2.5. Tissue preparation
Four days (96 h) after ischemia, the rats were anesthetized and transcardiac perfusion was performed with 0.9% saline, followed by 4% paraformaldehyde in 0.1 M phosphate buffer (pH 7.4) (Aboutaleb et al., 2014). Then, their brains were extracted and postfixed in the same fixative overnight. Next, the brains were embedded in paraffin. Afterward, paraffin-embedded coronal sections were cut (with a cryostat) at 7μm thicknesses for immunohistochemical stains, between 3.3 and 4.2 mm posterior to bregma fortune according to the paxinos atlas (Paxinos & Watson, 2006).

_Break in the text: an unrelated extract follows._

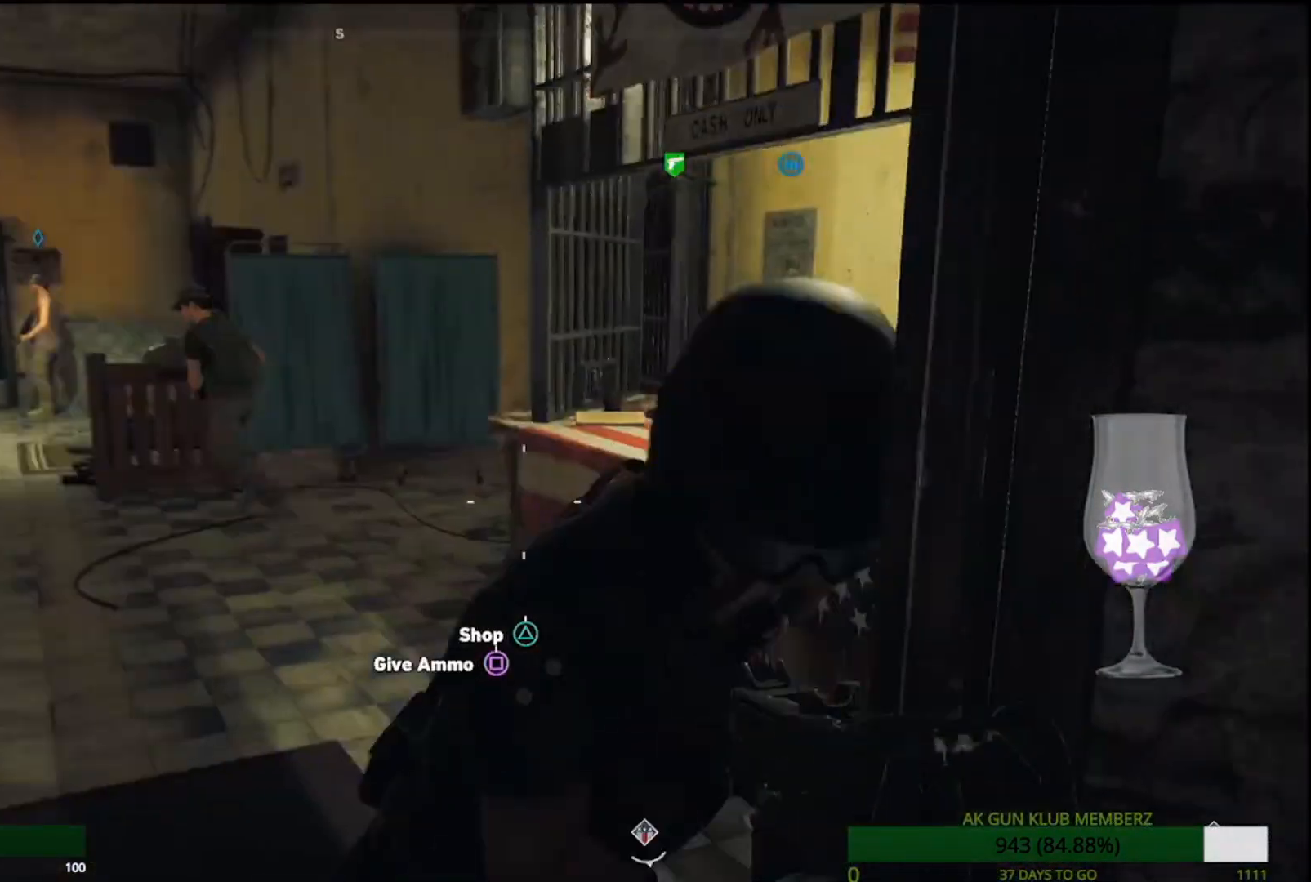
{"buttons": [], "left_stick": "up-right", "right_stick": "center", "events": [[183, "left_stick", "up-right"]]}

2.6. Immunohistochemical staining
Immunohistochemical staining was performed on 7μm tissue sections (Gheibi et al., 2014; Khaksari, Aboutaleb, Nasirinezhad, Vakili, & Madjd, 2012). Briefly, tissue sections were incubated for 30 min at 60°C, rehydrated through a descending alcohol series, and treated with 10% hydrogen peroxide in methanol for 10 min to reduce endogenous peroxidase activity. After being washed in Tris buffer (H2NC (CH2OH)3, pH7×4), antigens were retrieved by autoclaving for 11 min in citrate buffer (C6H5Na3O7×2H2O, pH6). Sections were then incubated with primary antibodies (Biorbyt, UK) at 4°C temperature overnight. Optimal dilution was found to be 1/100.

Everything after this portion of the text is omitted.